§ Job item
Could you write out the text of all the records below, line for line with no changes? Leave the pictures out of your answer.

§ Extracted entries
-- Opening Marker --

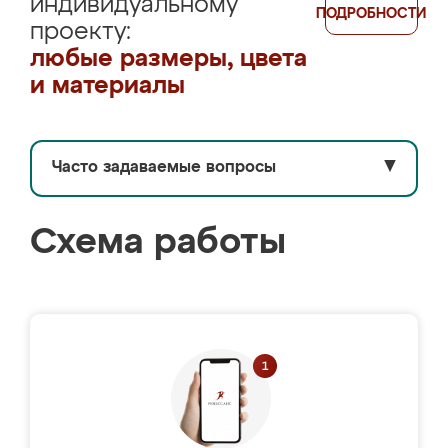
индивидуальному
ПОДРОБНОСТИ
проекту:
любые размеры, цвета
и материалы
Часто задаваемые вопросы
▼
Схема работы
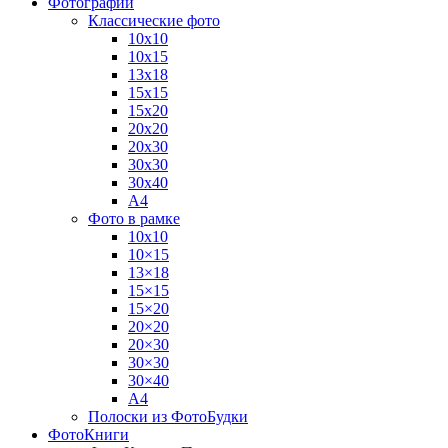
Фотографии
Классические фото
10х10
10х15
13х18
15х15
15х20
20х20
20х30
30х30
30х40
А4
Фото в рамке
10х10
10×15
13×18
15×15
15×20
20×20
20×30
30×30
30×40
A4
Полоски из ФотоБудки
ФотоКниги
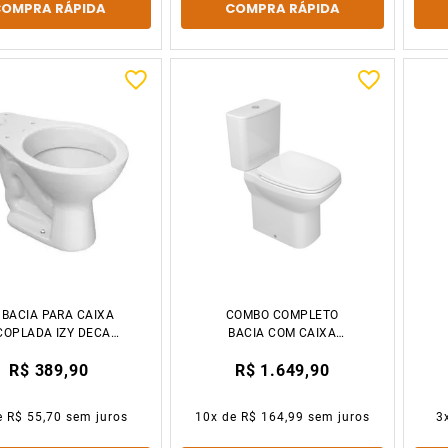
COMPRA RÁPIDA
COMPRA RÁPIDA
 BACIA PARA CAIXA
COMBO COMPLETO
COPLADA IZY DECA
BACIA COM CAIXA
LOUÇAS
ACOPLADA FLEX BR
R$ 389,90
R$ 1.649,90
DECA
e
R$ 55,70
sem juros
10
x de
R$ 164,99
sem juros
3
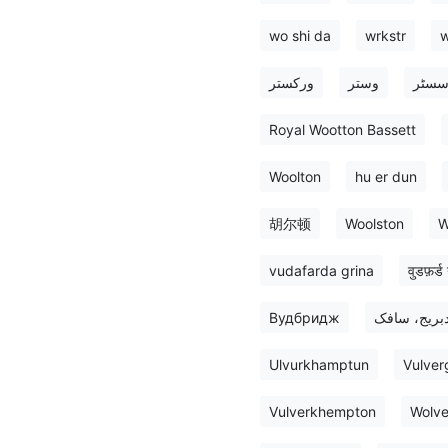
wo shi da
wrkstr
w
سسٹر
وستر
ورکستر
Royal Wootton Bassett
Woolton
hu er dun
胡尔顿
Woolston
W
vudafarda grina
वुडफ़र्ड 
Вудбридж
بریج، سافک
Ulvurkhamptun
Vulve
Vulverkhempton
Wolv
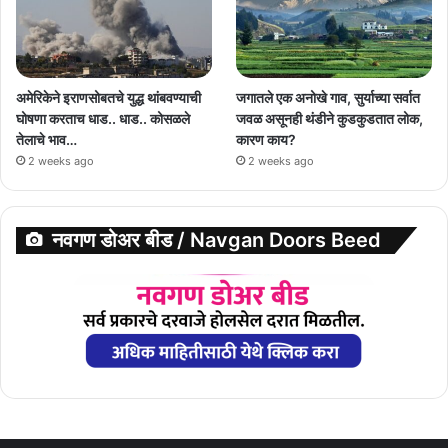
अमेरिकेने इराणसोबतचे युद्ध थांबवण्याची
जगातले एक अनोखे गाव, सुर्याच्या सर्वात
घोषणा करताच धाड.. धाड.. कोसळले
जवळ असूनही थंडीने कुडकुडतात लोक,
तेलाचे भाव…
कारण काय?
2 weeks ago
2 weeks ago
नवगण डोअर बीड / Navgan Doors Beed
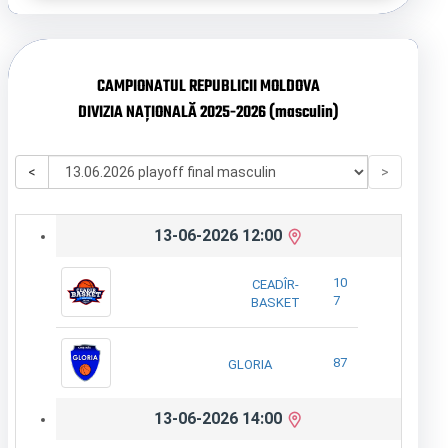
CAMPIONATUL REPUBLICII MOLDOVA
DIVIZIA NAȚIONALĂ 2025-2026 (masculin)
<
>
13-06-2026 12:00
10
CEADÎR-
7
BASKET
87
GLORIA
13-06-2026 14:00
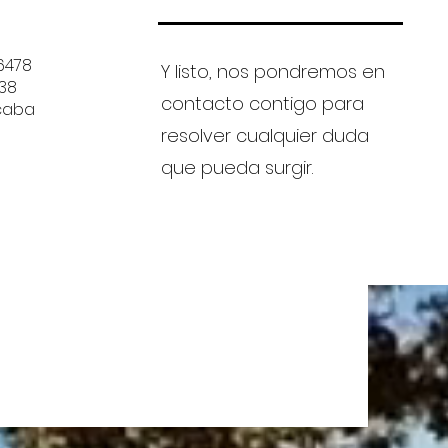
6478
Y listo, nos pondremos en
038
contacto contigo para
caba
resolver cualquier duda
que pueda surgir.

-- Closing Marker --

§ Solution for this problem
индивидуальному
ПОДРОБНОСТИ
проекту:
любые размеры, цвета
и материалы
Часто задаваемые вопросы
▼
Схема работы
Фотографии
Классические фото
10х10
10х15
13х18
15х15
15х20
20х20
20х30
30х30
30х40
А4
Фото в рамке
10х10
10×15
13×18
15×15
15×20
20×20
20×30
30×30
30×40
A4
Полоски из ФотоБудки
ФотоКниги
COMPRA RÁPIDA
COMPRA RÁPIDA
 BACIA PARA CAIXA
COMBO COMPLETO
COPLADA IZY DECA
BACIA COM CAIXA
LOUÇAS
ACOPLADA FLEX BR
R$ 389,90
R$ 1.649,90
DECA
e
R$ 55,70
sem juros
10
x de
R$ 164,99
sem juros
3
wo shi da
wrkstr
w
سسٹر
وستر
ورکستر
Royal Wootton Bassett
Woolton
hu er dun
胡尔顿
Woolston
W
vudafarda grina
वुडफ़र्ड 
Вудбридж
بریج، سافک
Ulvurkhamptun
Vulve
Vulverkhempton
Wolv
अमेरिकेने इराणसोबतचे युद्ध थांबवण्याची
जगातले एक अनोखे गाव, सुर्याच्या सर्वात
घोषणा करताच धाड.. धाड.. कोसळले
जवळ असूनही थंडीने कुडकुडतात लोक,
तेलाचे भाव…
कारण काय?
2 weeks ago
2 weeks ago
नवगण डोअर बीड / Navgan Doors Beed
CAMPIONATUL REPUBLICII MOLDOVA
DIVIZIA NAȚIONALĂ 2025-2026 (masculin)
<
>
13-06-2026 12:00
10
CEADÎR-
7
BASKET
87
GLORIA
13-06-2026 14:00
6478
Y listo, nos pondremos en
038
contacto contigo para
caba
resolver cualquier duda
que pueda surgir.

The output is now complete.